Let’s look at how gardeners traditionally feed their soils. Firstly you gather every possible piece of organic matter and put it into a heap. This takes lots of careful cutting and the pushing of endless wheelbarrows of leaves and plant shoots to the allocated spot in the garden. You then wait for months as nature takes its course, except that you don’t; your pile must be dug over periodically. Then, after some time has passed, you’re left with a load of compost of wildly varying quality. This gets moved back to the garden and spread on the border.

All the time you’re mindful that your garden seems to lack worms and beneficial insects, even though you took all their food away and put it in a pile somewhere else. Worms want fallen leaves, not year old compost, and the same is true with many insects. Remove their food supply and it’s no wonder they disappear! Lavish bug houses won’t make a spot of difference if you take away what many of these insects eat!

Yet the virtues of compost are widely touted. Every garden must have a compost heap to save the planet, as we’re constantly told. There are benefits to [correct] composting of course, but the idea that organic matter must be cleared away from borders and returned as compost is at best unhelpful. So if I know this and others do too, why hasn’t the practice of composting been challenged? The answer is that composting is so widely understood to be a part of the traditional garden that any challenge to the practice seems almost heretical. If I told you that the domestic compost heap only really became a thing in gardens during the second part of the 1930s, principally as a response to reduced availability of horse manure, you’d be surprised, yes?
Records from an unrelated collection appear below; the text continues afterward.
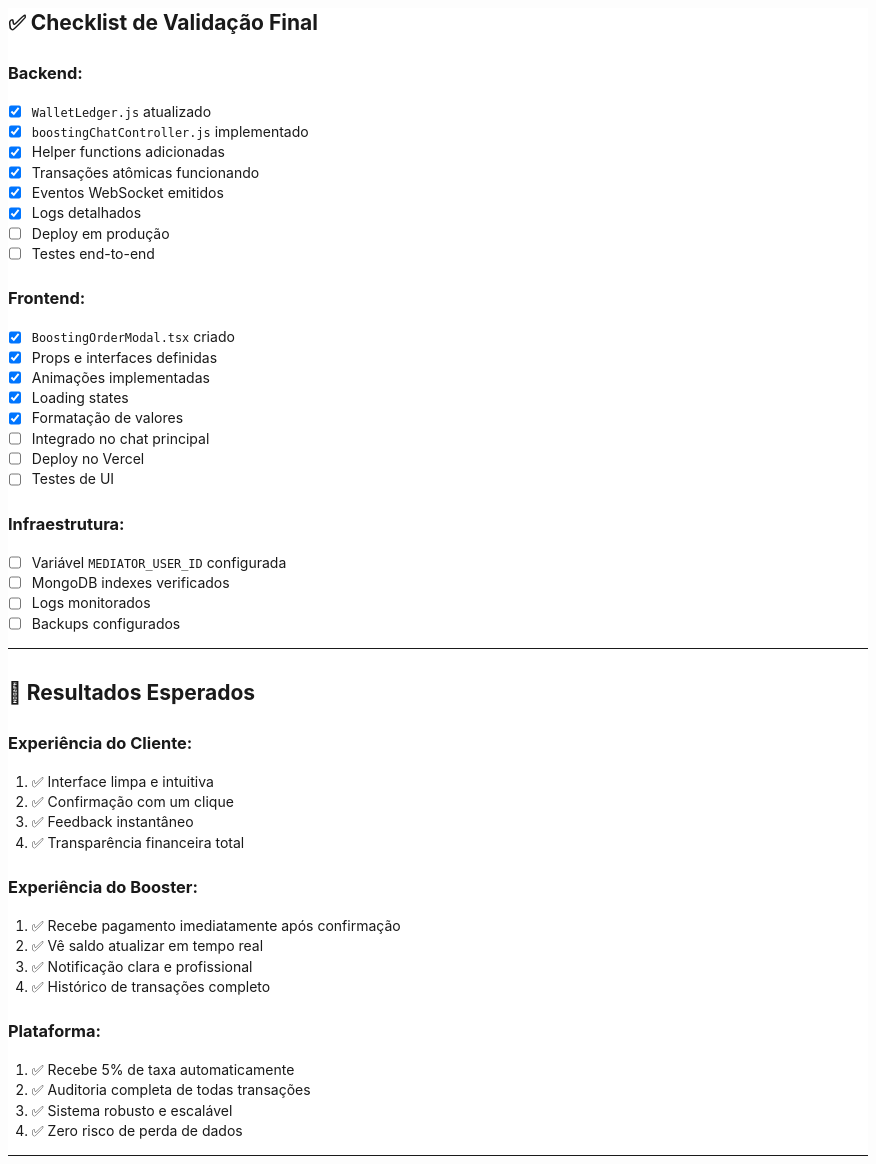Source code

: 
## ✅ Checklist de Validação Final

### **Backend:**
- [x] `WalletLedger.js` atualizado
- [x] `boostingChatController.js` implementado
- [x] Helper functions adicionadas
- [x] Transações atômicas funcionando
- [x] Eventos WebSocket emitidos
- [x] Logs detalhados
- [ ] Deploy em produção
- [ ] Testes end-to-end

### **Frontend:**
- [x] `BoostingOrderModal.tsx` criado
- [x] Props e interfaces definidas
- [x] Animações implementadas
- [x] Loading states
- [x] Formatação de valores
- [ ] Integrado no chat principal
- [ ] Deploy no Vercel
- [ ] Testes de UI

### **Infraestrutura:**
- [ ] Variável `MEDIATOR_USER_ID` configurada
- [ ] MongoDB indexes verificados
- [ ] Logs monitorados
- [ ] Backups configurados

---

## 🎯 Resultados Esperados

### **Experiência do Cliente:**
1. ✅ Interface limpa e intuitiva
2. ✅ Confirmação com um clique
3. ✅ Feedback instantâneo
4. ✅ Transparência financeira total

### **Experiência do Booster:**
1. ✅ Recebe pagamento imediatamente após confirmação
2. ✅ Vê saldo atualizar em tempo real
3. ✅ Notificação clara e profissional
4. ✅ Histórico de transações completo

### **Plataforma:**
1. ✅ Recebe 5% de taxa automaticamente
2. ✅ Auditoria completa de todas transações
3. ✅ Sistema robusto e escalável
4. ✅ Zero risco de perda de dados

---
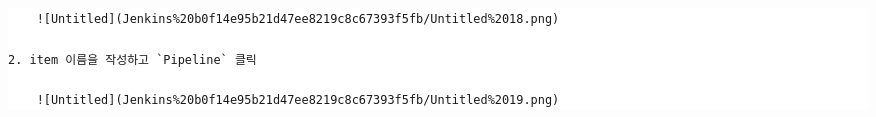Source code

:         ![Untitled](Jenkins%20b0f14e95b21d47ee8219c8c67393f5fb/Untitled%2018.png)
        
    2. item 이름을 작성하고 `Pipeline` 클릭
        
        ![Untitled](Jenkins%20b0f14e95b21d47ee8219c8c67393f5fb/Untitled%2019.png)
        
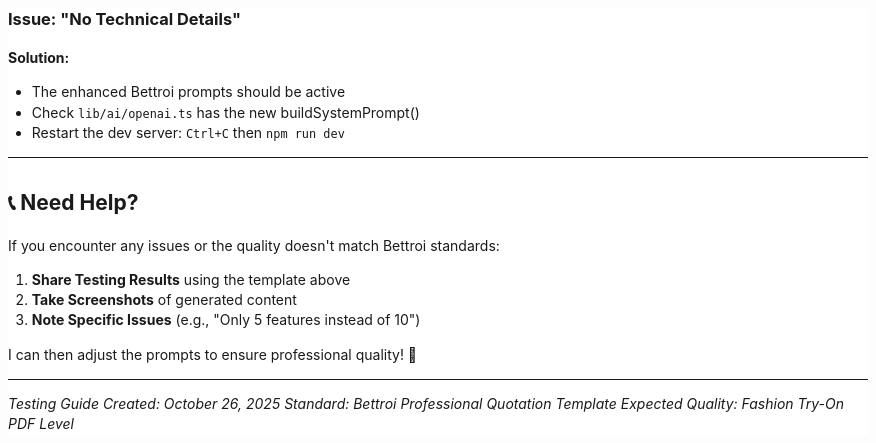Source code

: ### Issue: "No Technical Details"
**Solution:**
- The enhanced Bettroi prompts should be active
- Check `lib/ai/openai.ts` has the new buildSystemPrompt()
- Restart the dev server: `Ctrl+C` then `npm run dev`

---

## 📞 Need Help?

If you encounter any issues or the quality doesn't match Bettroi standards:

1. **Share Testing Results** using the template above
2. **Take Screenshots** of generated content
3. **Note Specific Issues** (e.g., "Only 5 features instead of 10")

I can then adjust the prompts to ensure professional quality! 🚀

---

*Testing Guide Created: October 26, 2025*
*Standard: Bettroi Professional Quotation Template*
*Expected Quality: Fashion Try-On PDF Level*

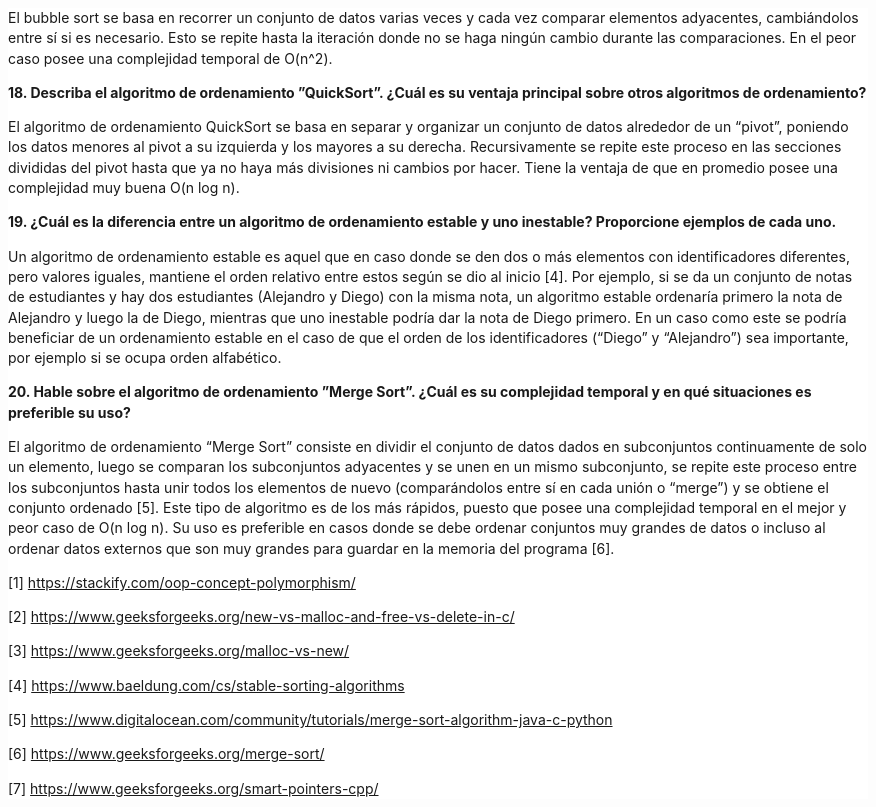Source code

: El bubble sort se basa en recorrer un conjunto de datos varias veces y cada vez comparar elementos adyacentes, cambiándolos entre sí si es necesario. Esto se repite hasta la iteración donde no se haga ningún cambio durante las comparaciones. En el peor caso posee una complejidad temporal de O(n^2).

**18. Describa el algoritmo de ordenamiento ”QuickSort”. ¿Cuál es su ventaja principal sobre otros algoritmos de ordenamiento?**

El algoritmo de ordenamiento QuickSort se basa en separar y organizar un conjunto de datos alrededor de un “pivot”, poniendo los datos menores al pivot a su izquierda y los mayores a su derecha. Recursivamente se repite este proceso en las secciones divididas del pivot hasta que ya no haya más divisiones ni cambios por hacer. Tiene la ventaja de que en promedio posee una complejidad muy buena O(n log n).

**19. ¿Cuál es la diferencia entre un algoritmo de ordenamiento estable y uno inestable? Proporcione ejemplos de cada uno.**

Un algoritmo de ordenamiento estable es aquel que en caso donde se den dos o más elementos con identificadores diferentes, pero valores iguales, mantiene el orden relativo entre estos según se dio al inicio [4]. Por ejemplo, si se da un conjunto de notas de estudiantes y hay dos estudiantes (Alejandro y Diego) con la misma nota, un algoritmo estable ordenaría primero la nota de Alejandro y luego la de Diego, mientras que uno inestable podría dar la nota de Diego primero. En un caso como este se podría beneficiar de un ordenamiento estable en el caso de que el orden de los identificadores (“Diego” y “Alejandro”) sea importante, por ejemplo si se ocupa orden alfabético.

**20. Hable sobre el algoritmo de ordenamiento ”Merge Sort”. ¿Cuál es su complejidad temporal y en qué situaciones es preferible su uso?**

El algoritmo de ordenamiento “Merge Sort” consiste en dividir el conjunto de datos dados en subconjuntos continuamente de solo un elemento, luego se comparan los subconjuntos adyacentes y se unen en un mismo subconjunto, se repite este proceso entre los subconjuntos hasta unir todos los elementos de nuevo (comparándolos entre sí en cada unión o “merge”) y se obtiene el conjunto ordenado [5]. Este tipo de algoritmo es de los más rápidos, puesto que posee una complejidad temporal en el mejor y peor caso de O(n log n). Su uso es preferible en casos donde se debe ordenar conjuntos muy grandes de datos o incluso al ordenar datos externos que son muy grandes para guardar en la memoria del programa [6].

[1] https://stackify.com/oop-concept-polymorphism/

[2] https://www.geeksforgeeks.org/new-vs-malloc-and-free-vs-delete-in-c/

[3] https://www.geeksforgeeks.org/malloc-vs-new/

[4] https://www.baeldung.com/cs/stable-sorting-algorithms

[5] https://www.digitalocean.com/community/tutorials/merge-sort-algorithm-java-c-python

[6] https://www.geeksforgeeks.org/merge-sort/

[7] https://www.geeksforgeeks.org/smart-pointers-cpp/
As I say I’m not against tradition, but I do think it’s important that following tradition doesn’t become dogmatic. We’re constantly learning new things about the world around us, and it’s important that we remain open to new ideas, both in how we create gardens and how we maintain them. “We’ve always done it this way” is an excuse, not an answer, and we must not allow nostalgia to inhibit the future potential of our gardens.